Agent Daemon
cmdop agent is the long-lived background process that holds an outbound gRPC stream to the relay. Without it, this machine is invisible to other machines, the desktop, and the web cabinet.
The daemon is what makes a machine reachable. CLI invocations like cmdop chat or cmdop connect are ephemeral clients that attach to the local daemon over a Unix socket (~/.cmdop/local.sock on Unix; named pipe on Windows).
Why a daemon?
cmdop machines stay “online” by holding an outbound gRPC stream to the relay. The daemon owns that stream. When the daemon is down, the machine goes offline approximately 90 seconds later (server-side heartbeat TTL).
The daemon also owns:
- The local SDK gRPC server (
~/.cmdop/local.sock) that CLI/desktop/SDK clients attach to - The OAuth token refresher (rotates tokens about 5 minutes before expiry)
- The trigger scheduler (cron-like agent tasks)
- Optional MCP server (
--with-mcp) for Claude Desktop / Cursor integration
Start, stop, restart, status
cmdop agent start # background daemon
cmdop agent start --foreground # for debugging — attaches to current TTY
cmdop agent start --with-mcp # also expose MCP server
cmdop agent start --no-power-blocker # don't prevent system sleep on laptops
cmdop agent stop # graceful; marks the machine offline immediately
cmdop agent restart # pick up new binary or config
cmdop agent status # ONLINE / DEGRADED / STARTINGTop-level shortcuts: cmdop start, cmdop stop, cmdop restart, cmdop status — same effect.
Status verdicts
cmdop agent status reads ~/.cmdop/daemon.status (JSON) and renders a verdict:
- ONLINE — relay stream is up; status file fresh (less than 30s old)

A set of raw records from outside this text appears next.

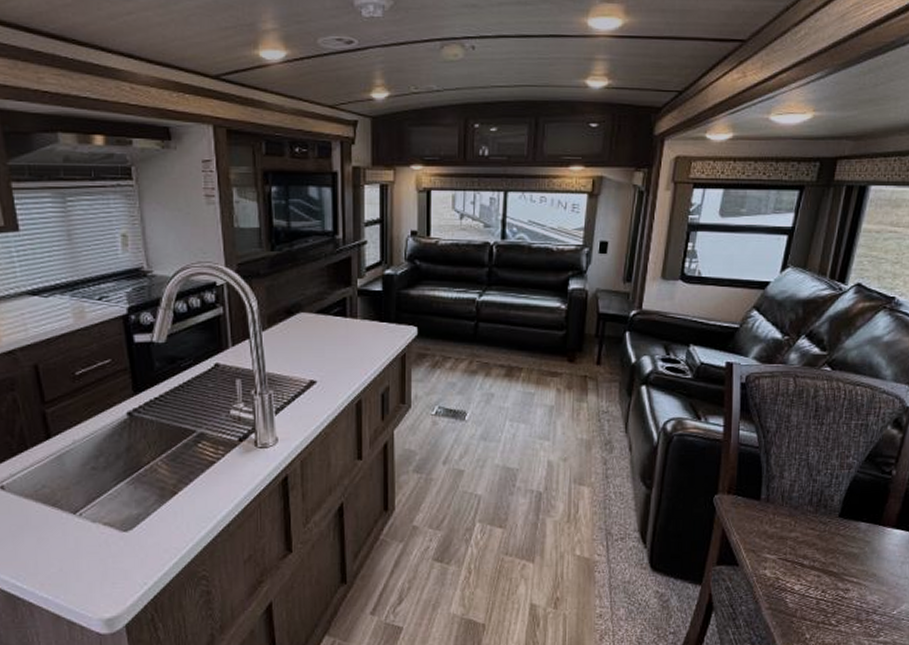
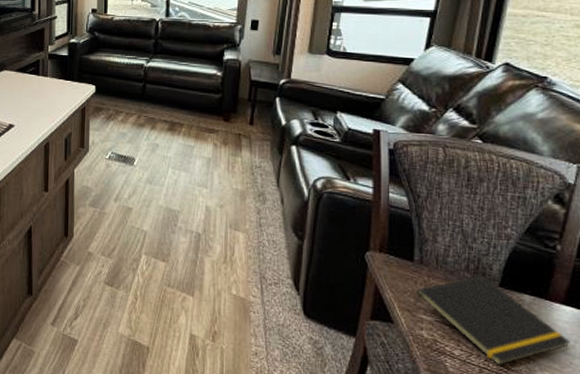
notepad: none [759,508,898,595] -> present [414,275,570,366]

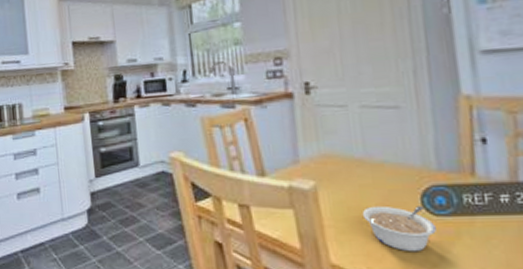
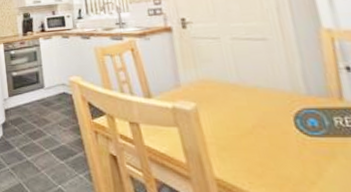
legume: present [362,205,436,252] -> none [240,126,312,170]

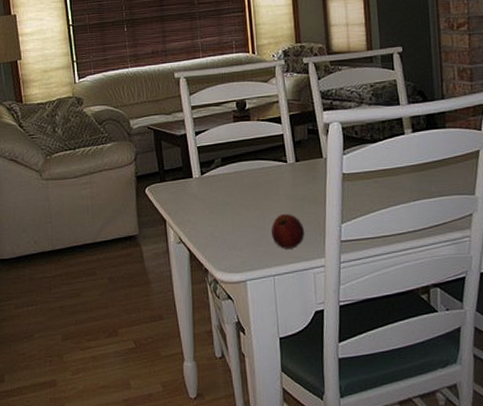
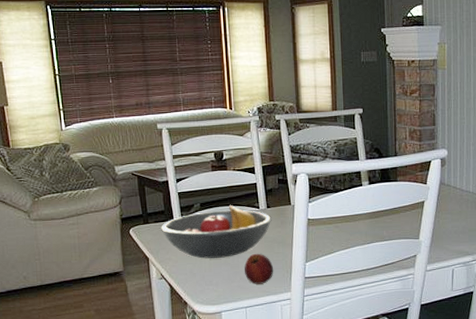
fruit bowl: none [179,159,302,220] -> present [161,204,272,259]

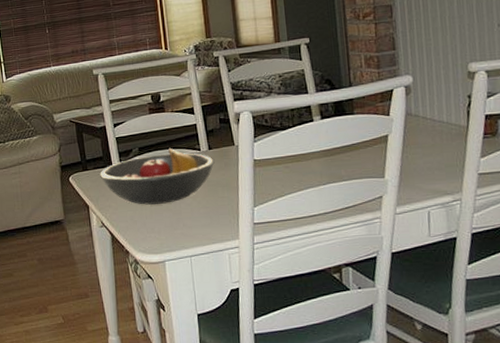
apple: present [245,253,274,284] -> none [187,198,219,232]

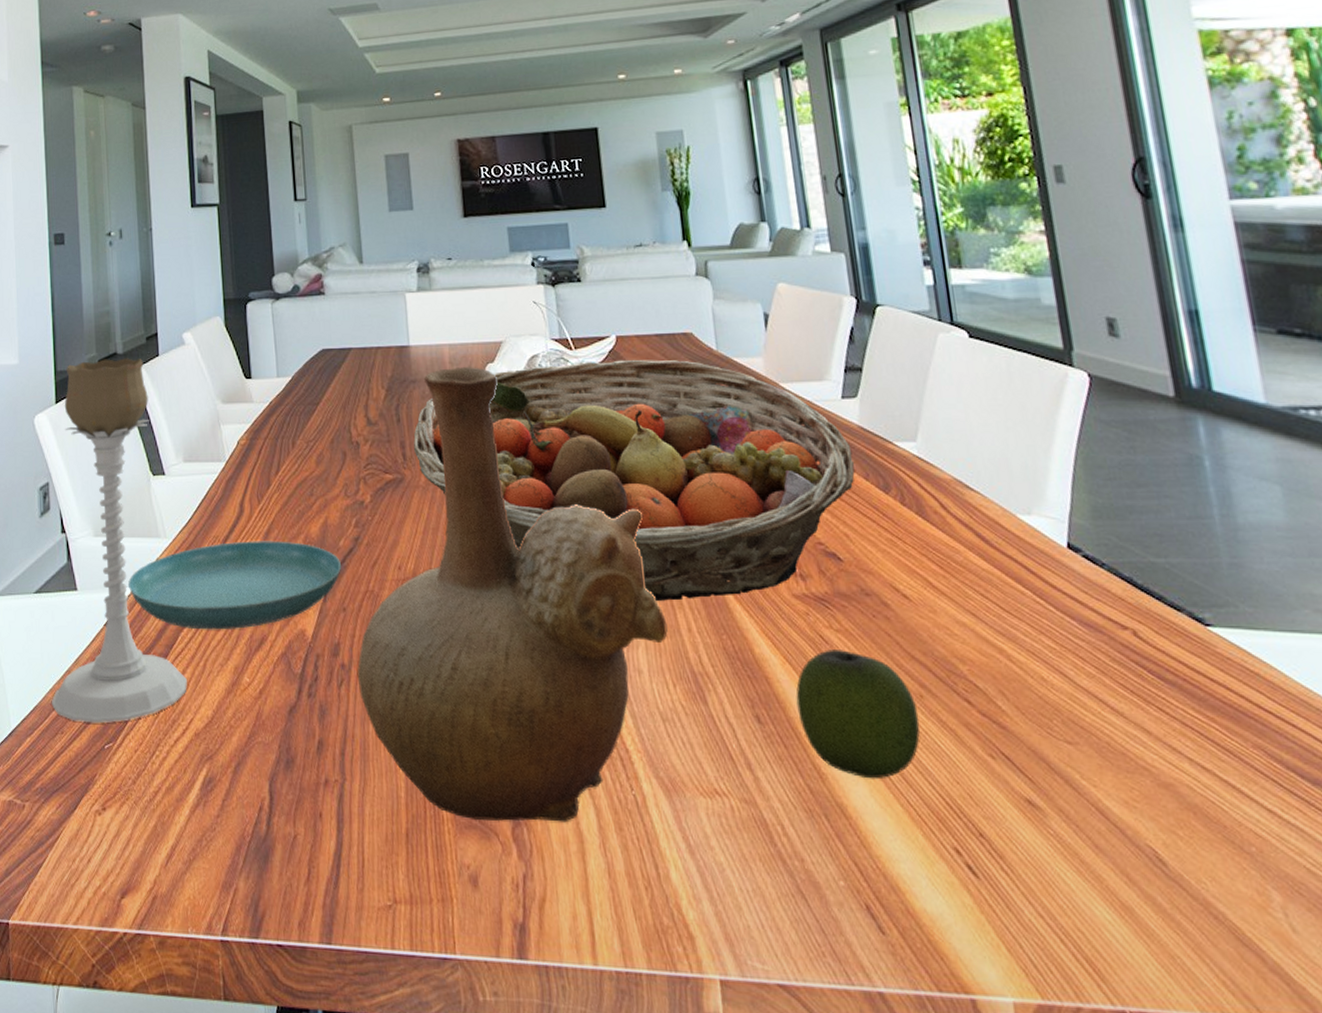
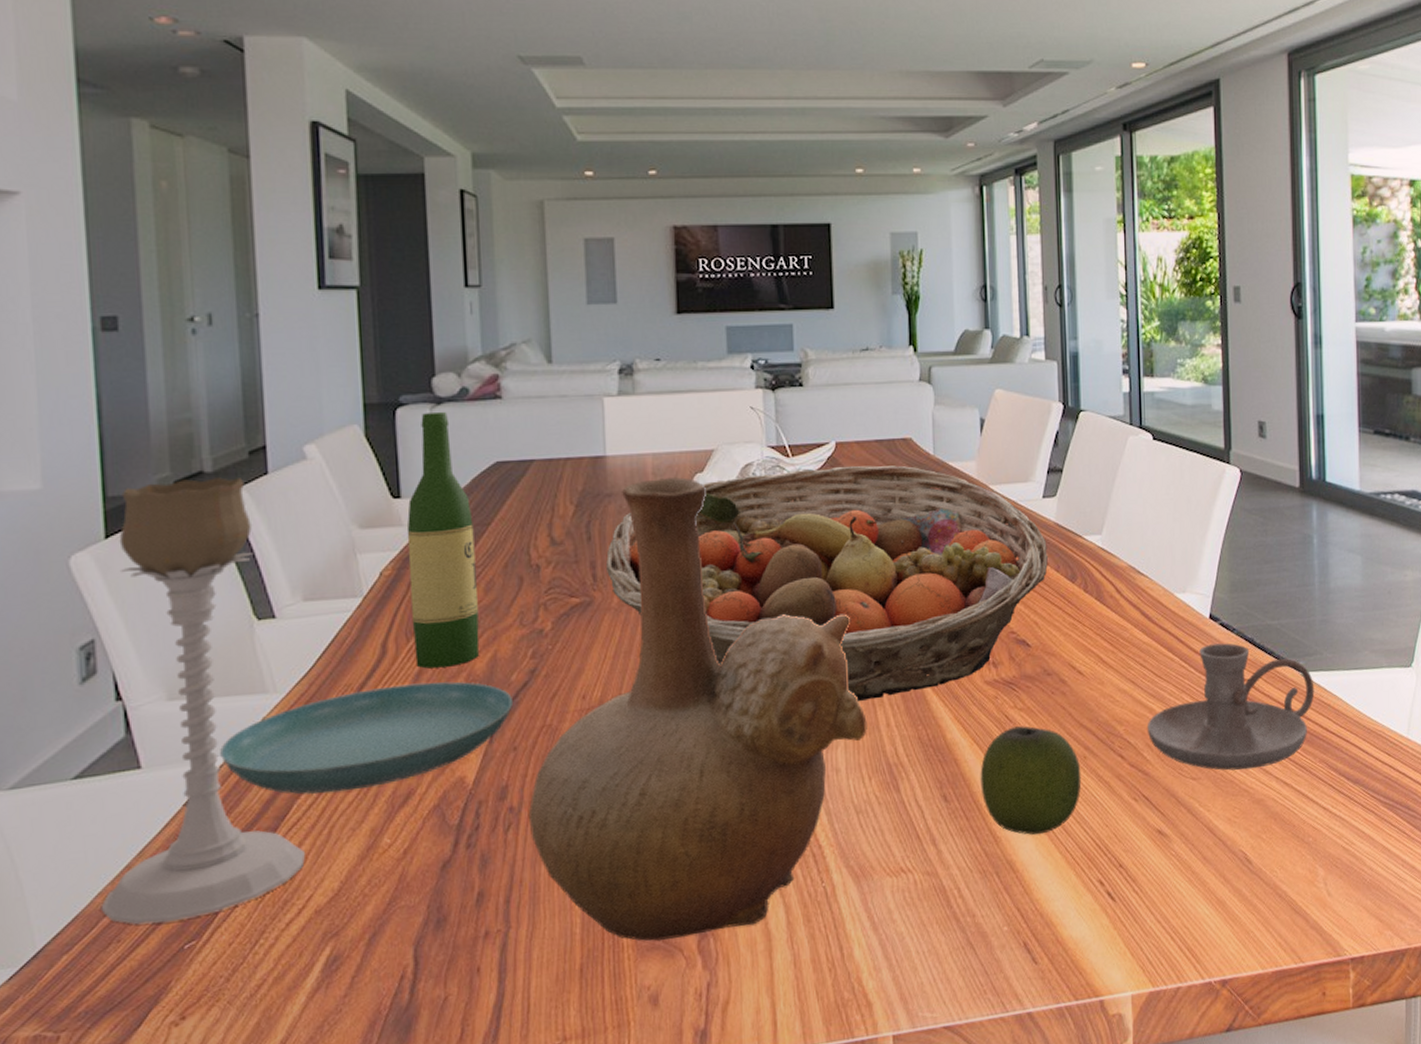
wine bottle: none [256,306,314,528] -> present [406,412,480,669]
candle holder: none [997,580,1233,743] -> present [1147,643,1315,771]

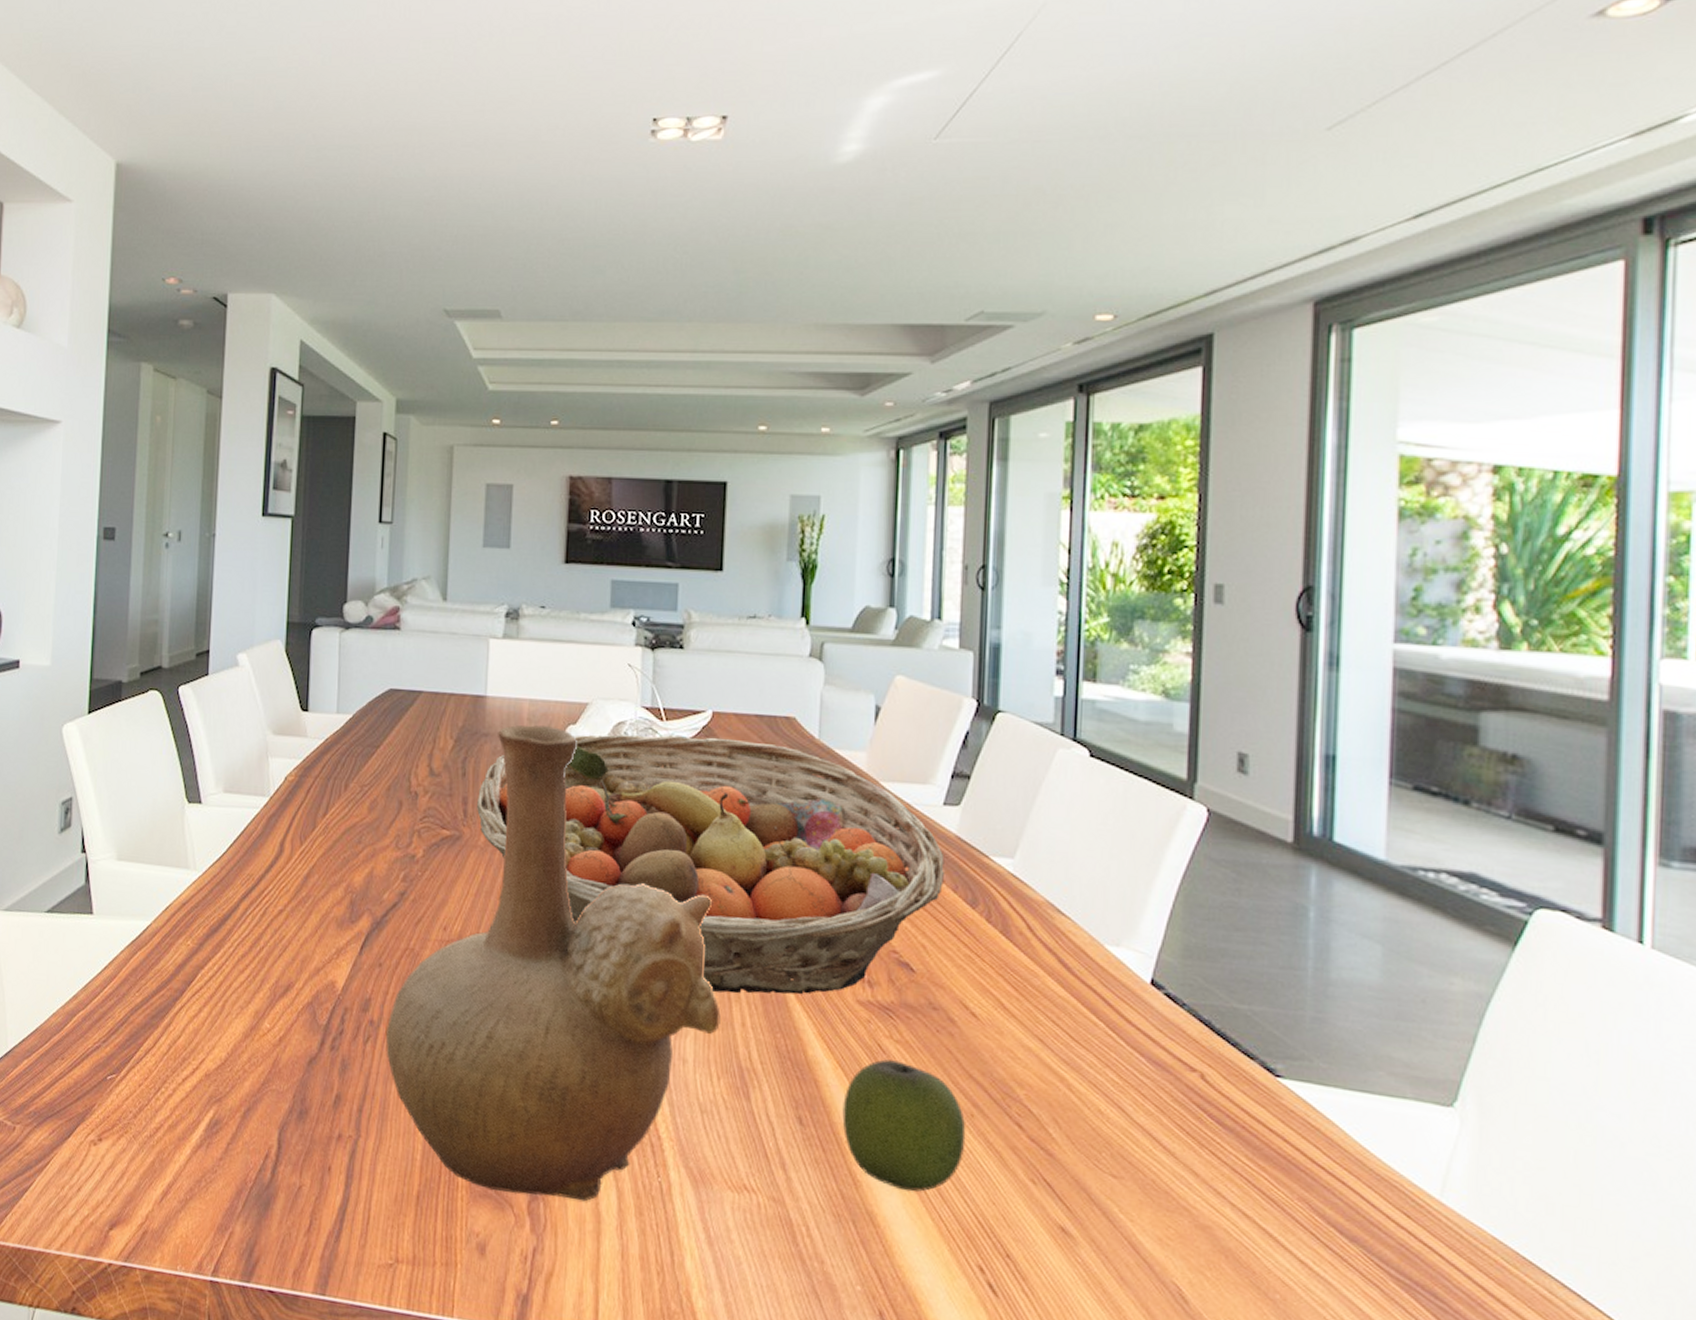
candle holder: present [100,477,305,925] -> none [53,671,203,1054]
saucer: present [220,681,514,795] -> none [149,882,384,973]
wine bottle: present [406,412,480,669] -> none [305,636,365,875]
candle holder: present [1147,643,1315,771] -> none [1055,1016,1298,1187]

- DEGRADED — process alive, but status file is stale, or the relay is reconnecting
- STARTING — process running, status file present, but
connected_atnot yet populated
Example output:
$ cmdop agent status
Verdict: ONLINE
PID: 12345
Hostname: vps-audi
Workspace: acme-prod
Mode: prod
Version: v1.2.0
Connected: 2026-04-27T10:15:30Z (4h23m)
Updated: 1.2s agoThe UpdatedAt field is bumped on every connection event and on every successful heartbeat — that prevents idle-but-healthy connections being flagged DEGRADED.
Logs
cmdop logs # last 200 lines
cmdop logs -n 1000 # last 1000 lines
cmdop logs -f # follow (tail -f)
cmdop logs --raw # no formatting
cmdop agent logs # same thing under the agent subtreeLog files (per platform):
| Platform | Path |
|---|---|
| macOS | ~/Library/Logs/cmdop/cmdop.log |
| Linux | ~/.cmdop/logs/cmdop.log |
| Windows | %APPDATA%\cmdop\logs\cmdop.log |
Session boundaries are marked with === DAEMON SESSION START === (grep-friendly). Logs are size-rotated by lumberjack — they accumulate across restarts rather than being truncated on every start.
Mode (dev vs prod)
Each cmdop installation can run against the production cluster or a developer cluster. Tokens, workspaces, and endpoints are stored separately per mode.
cmdop mode # show current
cmdop mode dev
cmdop mode prod
cmdop mode toggleToken storage path follows mode: ~/.cmdop/token_prod.json vs ~/.cmdop/token_dev.json. The daemon reloads on mode switch. See ./mode for the standalone reference.
Monitor
cmdop monitor opens a live TUI showing daemon health: connection state, recent RPC calls, in-flight sessions, recent permission decisions, and the last few log lines. Quit with q.
cmdop monitorSee ./monitor for the standalone reference.
—with-mcp flag
Adding --with-mcp to cmdop agent start exposes an MCP (Model Context Protocol) server bound to the daemon. This lets Claude Desktop, Cursor, or other MCP hosts discover cmdop’s tools (terminal, files, agent) without an extra process. Off by default — it adds attack surface.
cmdop agent start --with-mcpFor per-invocation stdio MCP without a long-lived server, see ./mcp.
Cross-user warning
Two daemons can run on the same host under different UIDs (e.g., your normal user and root). cmdop does not lock host-wide because legitimate multi-user setups exist (a shared VM with multiple OAuth identities). On startup, cmdop prints a Note: if it detects another agent under a different UID. Server-side enforcement of “one OAuth identity = one active session” is the real guard.
If you run sudo cmdop agent start after starting one as your normal user, you will have two daemons. The most common reason this happens accidentally is sudo cmdop update apply — see ./update for the recommended split.
Clean shutdown
cmdop agent stop sends SIGTERM to the daemon. Before exit, the daemon makes a 3-second best-effort RPC to mark this machine offline immediately. UI pickers, TUI badges, and machine lists flip right away — without this, a stopped daemon would linger as a “ghost” entry until the 90-second heartbeat TTL expires.